Uploading sequence data to NCBI

This step should only be attempted when one wishes to upload all of their data for public access. Generally we upload any working sample that had the minimum requirements to be included at some point in your study. For simplicity, we generally upload all of the RA RB files from the Downloading Illumina Data step.

You will also need your metadata file so as to enter information about every sample you sequenced (location, name, etc.).
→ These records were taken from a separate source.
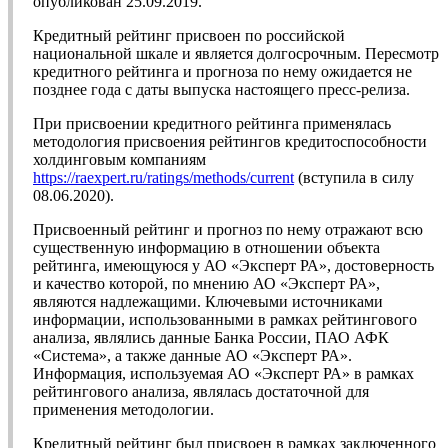
опубликован 25.09.2019.
Кредитный рейтинг присвоен по российской
национальной шкале и является долгосрочным. Пересмотр
кредитного рейтинга и прогноза по нему ожидается не
позднее года с даты выпуска настоящего пресс-релиза.
При присвоении кредитного рейтинга применялась
методология присвоения рейтингов кредитоспособности
холдинговым компаниям
https://raexpert.ru/ratings/methods/current
(вступила в силу
08.06.2020).
Присвоенный рейтинг и прогноз по нему отражают всю
существенную информацию в отношении объекта
рейтинга, имеющуюся у АО «Эксперт РА», достоверность
и качество которой, по мнению АО «Эксперт РА»,
являются надлежащими. Ключевыми источниками
информации, использованными в рамках рейтингового
анализа, являлись данные Банка России, ПАО АФК
«Система», а также данные АО «Эксперт РА».
Информация, используемая АО «Эксперт РА» в рамках
рейтингового анализа, являлась достаточной для
применения методологии.
Кредитный рейтинг был присвоен в рамках заключенного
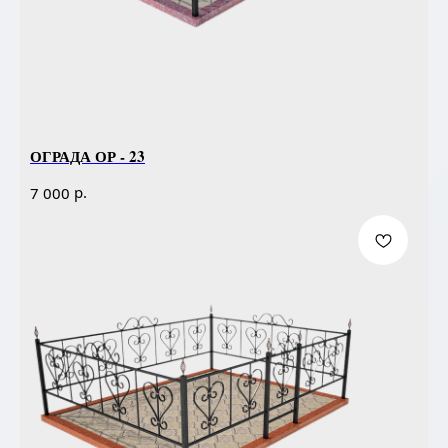
ОГРАДА ОР - 23
р.
7 000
The following is a brief outline of what you need to do, basically leaving out many steps spelled out by the Submission portal you will be forced to follow.
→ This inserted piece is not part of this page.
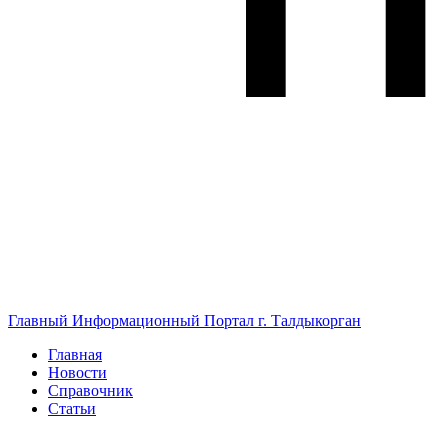
Главный Информационный Портал г. Талдыкорган
Главная
Новости
Справочник
Статьи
  1. Create a log in username and password in NCBI (no cost)

Multiple ways of tackling the next steps:

  1. Register your project at the BioProject database https://www.ncbi.nlm.nih.gov/bioproject/

  2. Register your biological samples at the BioSample database https://www.ncbi.nlm.nih.gov/biosample/

OR

  1. Both (BioProject and BioSample) can be accomplished at the same time using the SRA wizard https://submit.ncbi.nlm.nih.gov/subs/sra/. Just follow the file format guidelines and submit what is asked for when it is asked for.

Create your SRA data submission

  • submit your SRA metadata
  1. This will involve downloading their example file (mostly like in excel .csv) and replacing their data with your own.
  2. Two different files will be created: an attributes file and a metadata file
  3. These files allow information to be uploaded on each sample or sample run into NCBI so others who use them know about that sample or library prep/sequencer/etc.
  4. Make sure files are saved as .csv

The next step is the most difficult

Uploading your files to NCBI

Because these are generally memory intensive files and numerous, it is recommended you upload from the farm (or whatever) server rather than downloading from the server to your local computer and then trying to upload from there. But using ftp from the server does provide its challenges.
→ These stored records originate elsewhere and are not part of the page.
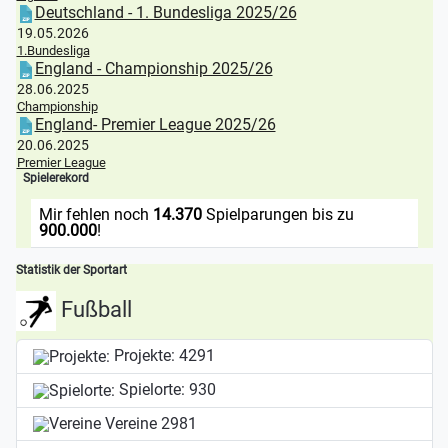
Deutschland - 1. Bundesliga 2025/26
19.05.2026
1.Bundesliga
England - Championship 2025/26
28.06.2025
Championship
England- Premier League 2025/26
20.06.2025
Premier League
Spielerekord
Mir fehlen noch
14.370
Spielparungen bis zu
900.000
!
Statistik der Sportart
Fußball
Projekte:
4291
Spielorte:
930
Vereine
2981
If you have more than 500 sequence files (this inclused RA and RB), you will need to do the following in stages, using the same project’s accession number (PRJNA#). Unless you have more than 500 individuals, the easiest thing might be to upload all of the RA files, then once completed, upload all of the RB files.

Again all of this is available on the NCBI wizard webpages and we highly recommend reading before attempting.

Also, we highly recommend putting all your files in a specific folder that is easy to find and ONLY contains the files you want to upload and then being in that file.

You only have 30 seconds to complete these tasks or you get kicked off ftp and have to start over so don’t mess around!

  1. From the terminal window (you must use -p for passive so you can ls once in)

ftp -p ftp-private.ncbi.nlm.nih.gov

  1. You will be prompted to enter the username and password shown in the wizard (you may have to click on ftp to get them). Copy and paste.

  2. You should make a directory once in (like RA for example)

  3. cd into that directory

  4. Type prompt once in that directory

  5. Type mput * which should upload all files in that directory

A successful upload should result in an email and when you are online in NCBI. Results might take a few hours to a few days.